Acabamos assim de citar os nomes de diversas tribus guerreiras que o Serviço de Índios, affrontando e vencendo innumeros perigos, difficuldades e privações, foi procurar nos mais recônditos sertões do paiz para trazer a relações de amisade com a massa geral do povo Brazileiro, na qual em breve ellas desapparecerão, definitivamente assimiladas.

O SPI desvinculou a “proteção” das populações indígenas das ações desenvolvidas pelas missões religiosas, todavia, sem intervir no processo da catequese missionária e proporcionou a criação de uma legislação específica que assegurava aos povos indígenas o direito às terras em que viviam, o que, no entanto, não era observado quando as áreas em questão interessavam aos projetos econômicos do Estado. Quanto ao conflito entre os métodos utilizados pelos missionários e aqueles a que se dedicava o SPI, discorre Farias (1919, p.73):

A principal obrigação da assistencia que o Serviço de Proteção deve ao índio é a defesa do seu tutelado contra a opressão dos civilizados. Como, pois, admitir que essa opressão se exerça pelo simples facto de ser feita por homens de batina? Prova completa de tolerância é já o permitir que se tome o tempo ao índio para encher-lhe a cabeça de phantasias que elle não entende nem póde claramente entender, dada a falta de abstração a que está sujeito. Prova incontestável de intolerância é sofrer que se queiram fazer mudanças instantâneas de crenças e de hábitos, que só com muito tempo e avanço gradual seriam possíveis. O Serviço de Proteção apanha a irracionalidade do processo, mas não intervem, nem protesta, desde que o ensino seja ministrado sem imposição. Os seus methodos , pois, são outros. Elle sabe que a alma do índio é a mesma alma do homem civilizado, apenas com as diferenças resultantes da situação fetichista em que aquelle se encontra.

Na classificação administrativa proposta pelo SPI aparece, porém, um outro modo de tratar as populações nativas, construído a partir do tipo de relação (de aliança ou guerra) estabelecida com o colonizador. O decreto nº 5.484 de 27 de junho de 1928 em seu artigo segundo classificou os índios do Brasil nas seguintes categorias: nômades, aldeados, pertencentes à povoações indígenas e pertencentes a centros agrícolas ou que vivem promiscuamente com os civilizados.
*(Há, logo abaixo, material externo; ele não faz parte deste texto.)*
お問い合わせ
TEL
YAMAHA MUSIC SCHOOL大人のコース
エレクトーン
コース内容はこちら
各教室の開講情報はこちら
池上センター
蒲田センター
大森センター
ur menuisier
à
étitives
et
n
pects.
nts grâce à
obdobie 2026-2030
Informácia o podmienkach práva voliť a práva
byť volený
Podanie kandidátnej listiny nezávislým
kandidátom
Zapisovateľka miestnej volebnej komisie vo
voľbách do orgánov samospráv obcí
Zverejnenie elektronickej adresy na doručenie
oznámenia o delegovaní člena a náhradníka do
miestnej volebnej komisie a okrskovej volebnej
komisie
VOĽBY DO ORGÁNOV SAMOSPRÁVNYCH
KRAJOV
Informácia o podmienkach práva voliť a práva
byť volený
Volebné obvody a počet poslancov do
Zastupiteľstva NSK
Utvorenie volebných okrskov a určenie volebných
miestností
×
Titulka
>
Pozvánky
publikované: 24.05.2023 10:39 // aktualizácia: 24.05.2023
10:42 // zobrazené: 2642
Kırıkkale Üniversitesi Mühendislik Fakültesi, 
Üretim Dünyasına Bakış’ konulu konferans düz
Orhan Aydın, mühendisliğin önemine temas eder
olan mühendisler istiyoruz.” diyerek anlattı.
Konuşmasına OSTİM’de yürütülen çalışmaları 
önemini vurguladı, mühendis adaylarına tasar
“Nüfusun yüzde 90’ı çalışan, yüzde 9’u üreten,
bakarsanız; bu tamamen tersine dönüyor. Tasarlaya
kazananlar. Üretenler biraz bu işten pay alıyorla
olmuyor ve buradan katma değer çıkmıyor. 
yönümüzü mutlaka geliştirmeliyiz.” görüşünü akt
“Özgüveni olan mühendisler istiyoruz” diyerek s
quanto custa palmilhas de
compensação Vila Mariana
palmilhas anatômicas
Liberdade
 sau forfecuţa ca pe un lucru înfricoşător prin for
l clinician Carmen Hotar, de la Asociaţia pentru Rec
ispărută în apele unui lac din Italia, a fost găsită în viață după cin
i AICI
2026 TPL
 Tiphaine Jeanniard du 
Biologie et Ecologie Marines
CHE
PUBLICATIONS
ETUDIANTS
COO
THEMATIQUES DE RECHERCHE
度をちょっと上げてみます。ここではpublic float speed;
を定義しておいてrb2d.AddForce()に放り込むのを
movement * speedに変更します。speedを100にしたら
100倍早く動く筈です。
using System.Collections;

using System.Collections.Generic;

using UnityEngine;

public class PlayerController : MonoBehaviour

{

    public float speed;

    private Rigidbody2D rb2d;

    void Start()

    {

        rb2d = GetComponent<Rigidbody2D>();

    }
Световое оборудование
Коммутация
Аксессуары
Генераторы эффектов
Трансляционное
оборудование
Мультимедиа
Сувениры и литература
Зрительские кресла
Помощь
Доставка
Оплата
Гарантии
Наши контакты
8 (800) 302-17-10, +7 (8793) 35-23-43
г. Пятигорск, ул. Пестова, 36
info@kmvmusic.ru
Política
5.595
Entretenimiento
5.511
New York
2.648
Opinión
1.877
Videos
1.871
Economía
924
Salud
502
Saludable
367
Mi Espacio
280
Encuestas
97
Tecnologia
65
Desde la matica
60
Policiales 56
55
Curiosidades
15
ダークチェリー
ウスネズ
Os índios selvagens constituíam o foco principal das ações do SPI não só por obstaculizarem as frentes de expansão para o interior ou se acharem em guerra, mas também por comportarem as características ideais para o trabalho de civilização, pois, segundo a filosofia institucional, se encontravam em um estágio primitivo da escalada da humanidade para o progresso. Sem sombra de dúvidas ocupavam uma posição inferior neste processo, portanto, a aplicação de métodos educativos ideais os impediria de se transformarem em indivíduos cheios de defeitos.(LIMA, 1995, grifos nossos).

A discussão sobre a política indigenista, na época, polarizava-se entre aqueles que viam os índios como obstáculo ao desenvolvimento nacional e passíveis, portanto, de serem exterminados e aqueles que se horrorizavam com os massacres impetrados a esses povos e combatiam as teorias racistas que apontavam para o extermínio como a solução para a resolução dos conflitos sociais. (COSTA, 1987). No entanto, as violências, muitas vezes, eram mascaradas pela guerra pacífica de aculturação desses povos, que passavam a viver

privados de suas referências de vida e, consequentemente, condenados à dependência da boa- vontade do poder estatal para garantir-lhes as condições mínimas de qualidade de vida e saúde.